Epitaphs for the Human Artist
In classical culture, the epitaph was a commemorative speech performed by an orator in honour of war heroes. In modern poetry instead, it started to acquire the shape of a short text used as a sepulchral description. Thus, it became an actual literary form used not only by the loved ones of the departed but also by artists, intellectuals and poets to glorify what was done during the life of those who passed away.
Numero Cromatico raises the question of the future of the human artist within a society in which technologies that simulate human brain activities are becoming increasingly sophisticated.

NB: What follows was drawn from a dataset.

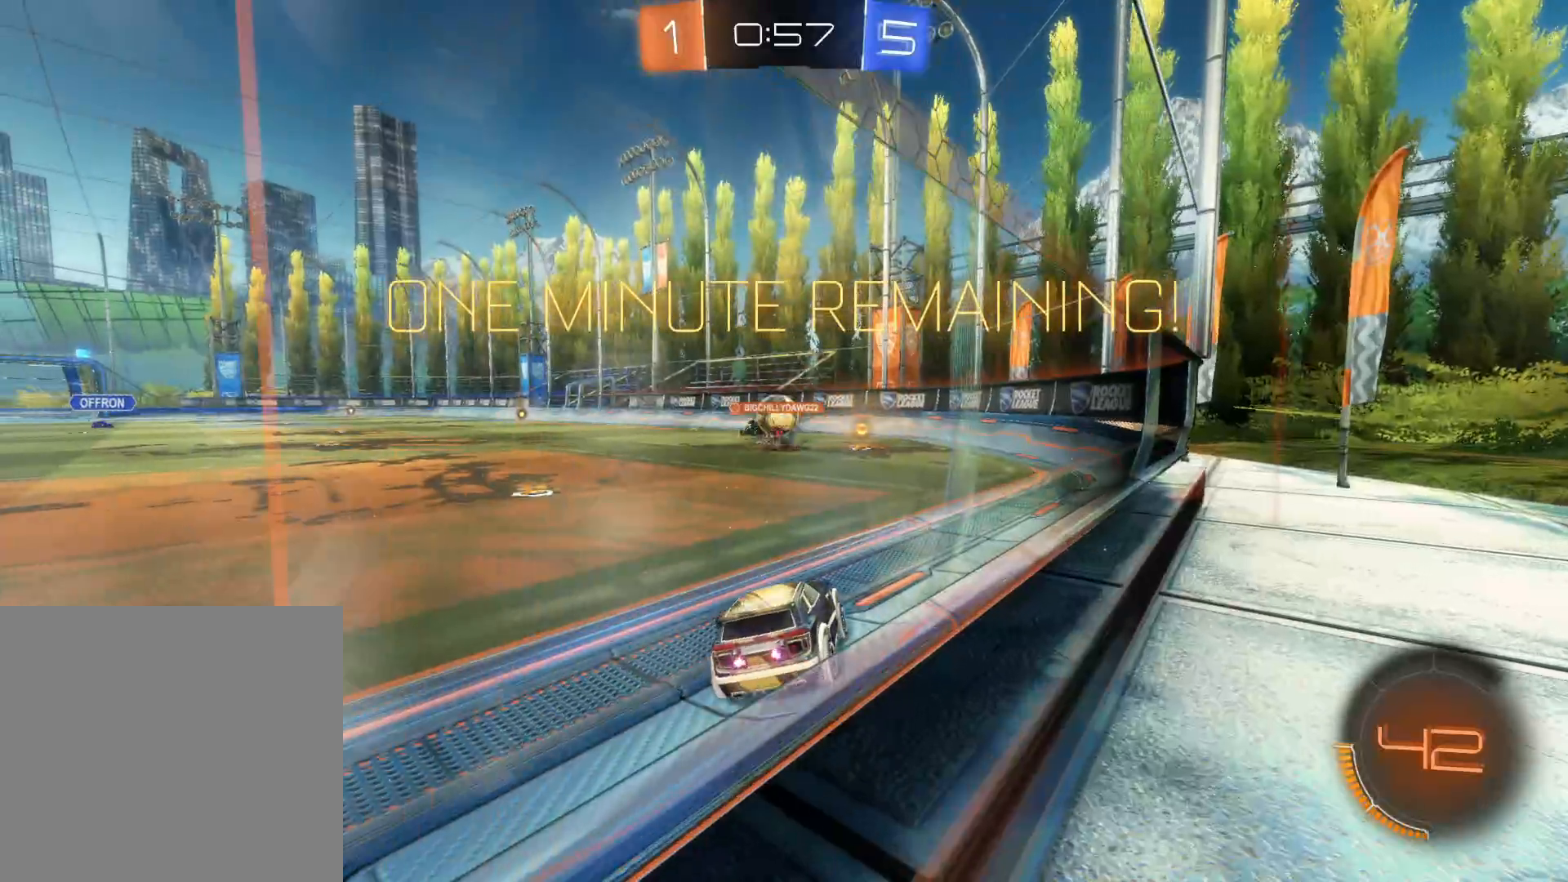
{"buttons": ["R2"], "left_stick": "center", "events": []}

Advancing the hypothesis that the human-artist can be replaced
in the near future by the machine and that technological advancement will mark the end of the writer and the artist as we understand it today, Epitaphs for the Human Artist offers new key readings to the user, for the activation of a critical process of the present. Taking up the literary form of the epitaph, through a text generator (designed in collaboration with Professor Simone Rebora - Università degli Studi di Verona) based on Artificial Neural Networks, the intimate gesture of commemorating
the deceased - intrinsic to the literary form of the epitaph - is here referred to a machine that, symbolically, dismisses the human
artist from the world of the living, decreeing his end.
The printing of the artist’s book is realized in collaboration
with La Legatoria, Rome.
[from the catalogue of the exhibition
Re:Humanism 2 - Re:Define the Boundaries].